Jillian signed up for the Master Practitioner of Coaching Program at the College, and loved the trainers who challenged her to “shake up her world”.

“I quickly realised that when I take responsibility for things that have happened to me in terms of what I make that mean for me, only then do I have the power to control what happens next for me,” she says.

“Now I can reflect on the situation in 2011 and see there are far more empowering ways to deal with workplace situations where these types of behaviours create toxic work environments.”

In particular, Jillian benefitted from the College’s Master Practitioner of Neuro-linguistic programming (NLP) training, Extended DISC (eDISC) behavioural profiling and mBIT training, which helped reframe her view of herself and the world.

She has completely reinvented her own coaching business The Listening Space, where she uses the tools she has learned to empower her clients to make the changes they want in their lives.

“I work with a lot of men because they like the fact that I am not fluffy, they say I offer an emotional intelligence and empathy that is practical to them,” she says.

“Women also like the way I work, they say there is a freshness to it and that I’m genuine and open and not namby-pamby.”

Jillian often crews for the trainers at the College — mentoring and guiding the students — and has secured a number of corporate jobs.

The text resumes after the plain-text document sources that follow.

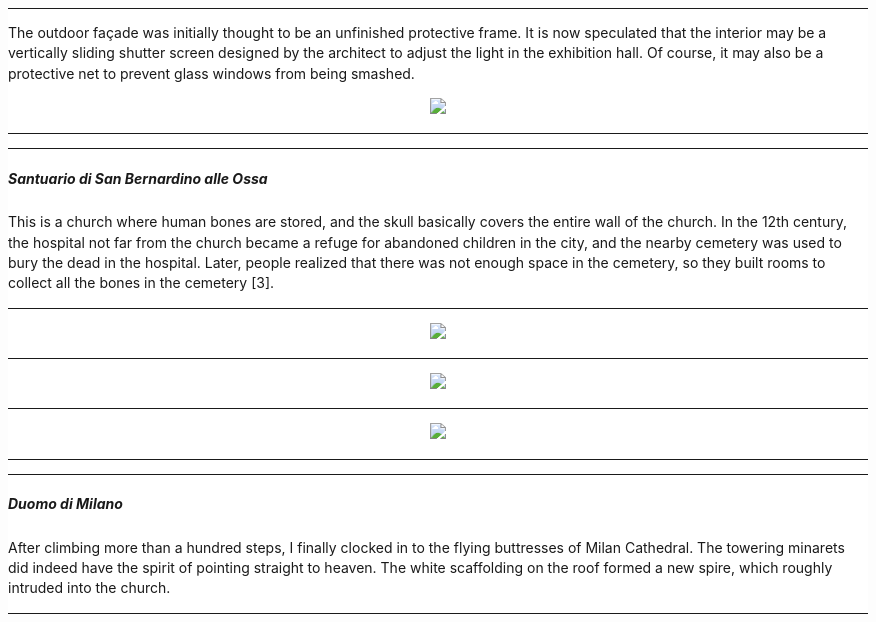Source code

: 
---

The outdoor façade was initially thought to be an unfinished protective frame. It is now speculated that the interior may be a vertically sliding shutter screen designed by the architect to adjust the light in the exhibition hall. Of course, it may also be a protective net to prevent glass windows from being smashed. 

<p align="center">
  <img width=100% src="../../images/talks/travel1/9.jpg">
</p>

---
---

#####  Santuario di San Bernardino alle Ossa 

This is a church where human bones are stored, and the skull basically covers the entire wall of the church.
In the 12th century, the hospital not far from the church became a refuge for abandoned children in the city, and the nearby cemetery was used to bury the dead in the hospital. Later, people realized that there was not enough space in the cemetery, so they built rooms to collect all the bones in the cemetery [3]. 

---

<p align="center">
  <img width=100% src="../../images/talks/travel1/13.jpg">
</p>

---


<p align="center">
  <img width=100% src="../../images/talks/travel1/12.jpg">
</p>

---


<p align="center">
  <img width=100% src="../../images/talks/travel1/14.jpg">
</p>

---
---

#####  Duomo di Milano
After climbing more than a hundred steps, I finally clocked in to the flying buttresses of Milan Cathedral. The towering minarets did indeed have the spirit of pointing straight to heaven. The white scaffolding on the roof formed a new spire, which roughly intruded into the church. 

---
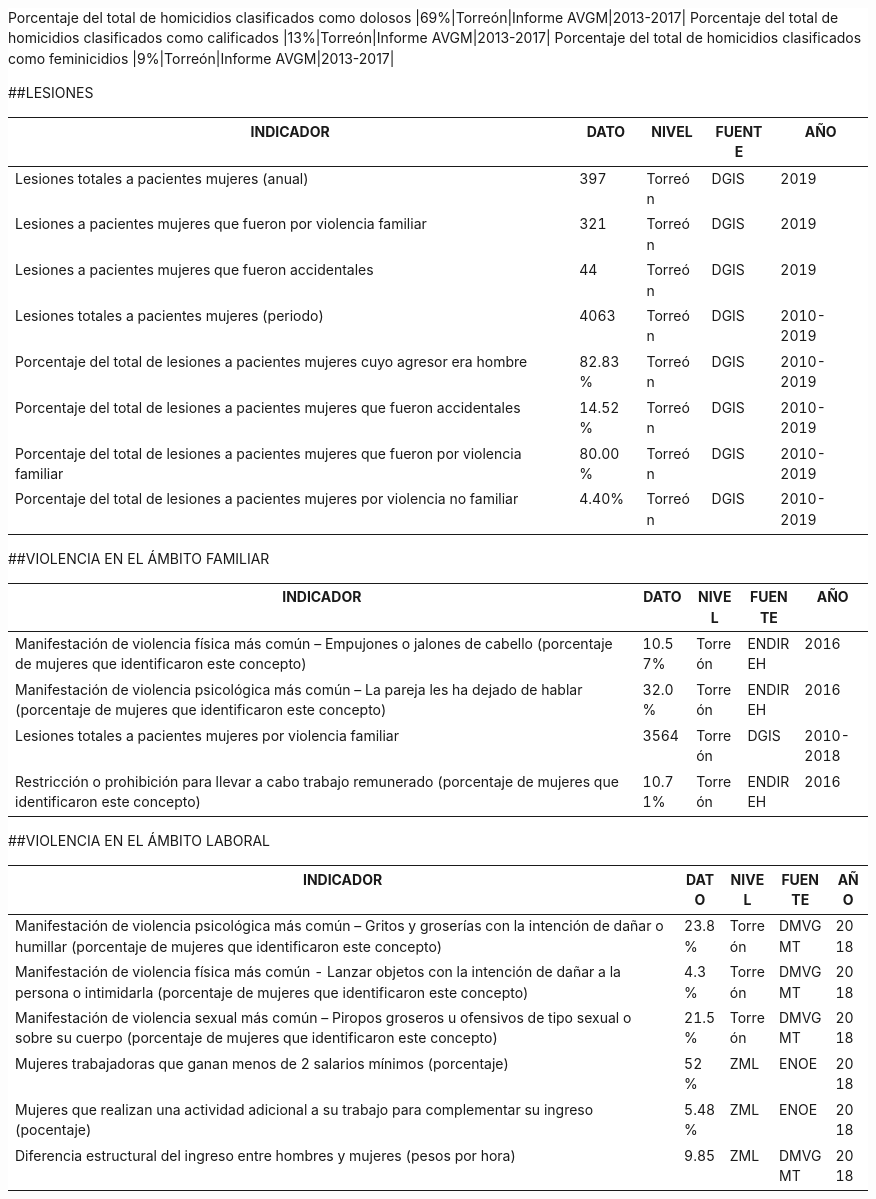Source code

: Porcentaje del total de homicidios clasificados como dolosos                                |69%|Torreón|Informe AVGM|2013-2017|
Porcentaje del total de homicidios clasificados como calificados                            |13%|Torreón|Informe AVGM|2013-2017|
Porcentaje del total de homicidios clasificados como feminicidios                           |9%|Torreón|Informe AVGM|2013-2017|


##LESIONES

INDICADOR                                                               |DATO   |NIVEL     |FUENTE     |AÑO         |
---------------------------------------------------------------------------------------|-------|----------|-----------|------------|
Lesiones totales a pacientes mujeres (anual)                                           |397    |Torreón   |DGIS      |2019        |
Lesiones a pacientes mujeres que fueron por violencia familiar                         |321    |Torreón   |DGIS       |2019        |
Lesiones a pacientes mujeres que fueron accidentales                                   |44     |Torreón   |DGIS       |2019        |
Lesiones totales a pacientes mujeres (periodo)                                         |4063   |Torreón   |DGIS       |2010-2019   |
Porcentaje del total de lesiones a pacientes mujeres cuyo agresor era hombre           |82.83% |Torreón   |DGIS       |2010-2019   |
Porcentaje del total de lesiones a pacientes mujeres que fueron accidentales           |14.52% |Torreón   |DGIS       |2010-2019   |
Porcentaje del total de lesiones a pacientes mujeres que fueron por violencia familiar |80.00% |Torreón   |DGIS       |2010-2019   |
Porcentaje del total de lesiones a pacientes mujeres por violencia no familiar         |4.40%  |Torreón   |DGIS       |2010-2019   |

##VIOLENCIA EN EL ÁMBITO FAMILIAR

INDICADOR                                             |DATO   |NIVEL     |FUENTE     |AÑO         |
---------------------------------------------------------------------------------------|-------|----------|-----------|------------|
Manifestación de violencia física más común – Empujones o jalones de cabello (porcentaje de mujeres que identificaron este concepto)|10.57% |Torreón   |ENDIREH    |2016        |
Manifestación de violencia psicológica más común – La pareja les ha dejado de hablar (porcentaje de mujeres que identificaron este concepto) |32.0%  |Torreón   |ENDIREH    |2016        |
Lesiones totales a pacientes mujeres por violencia familiar                            |3564   |Torreón   |DGIS       |2010-2018   |
Restricción o prohibición para llevar a cabo trabajo remunerado (porcentaje de mujeres que identificaron este concepto)|10.71% |Torreón   |ENDIREH    |2016        |

##VIOLENCIA EN EL ÁMBITO LABORAL

INDICADOR                                               |DATO   |NIVEL     |FUENTE     |AÑO |
----------------------------------------------------------------------------------------|-------|----------|-----------|----|
Manifestación de violencia psicológica más común – Gritos y groserías con la intención de dañar o humillar (porcentaje de mujeres que identificaron este concepto)|23.8%  |Torreón   |DMVGMT     |2018|
Manifestación de violencia física más común - Lanzar objetos con la intención de dañar a la persona o intimidarla (porcentaje de mujeres que identificaron este concepto) |4.3%      |Torreón   |DMVGMT     |2018|
Manifestación de violencia sexual más común – Piropos groseros u ofensivos de tipo sexual o sobre su cuerpo (porcentaje de mujeres que identificaron este concepto)       |21.5%  |Torreón   |DMVGMT     |2018|
Mujeres trabajadoras que ganan menos de 2 salarios mínimos (porcentaje)                                                                                                   |52%    |ZML       |ENOE       |2018|
Mujeres que realizan una actividad adicional a su trabajo para complementar su ingreso (pocentaje)                                                                        |5.48%  |ZML       |ENOE       |2018|
Diferencia estructural del ingreso entre hombres y mujeres (pesos por hora)                                                                                               |9.85   |ZML       |DMVGMT     |2018|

“I have an over-arching goal that scares the crap out of me, and it is to be a recognised keynote speaker and thought leader,” she says.

“I want to tip the whole workplace model on its head and shift the focus away from bullying.

“I want a conversation that focuses on the workplace environment using the communication and behavioural change tools I wish I had way back when.

“If a whole group of people feel empowered to create the kind of workplace environment they agree they want, then one person, cannot have the same level of impact and power over a workplace.”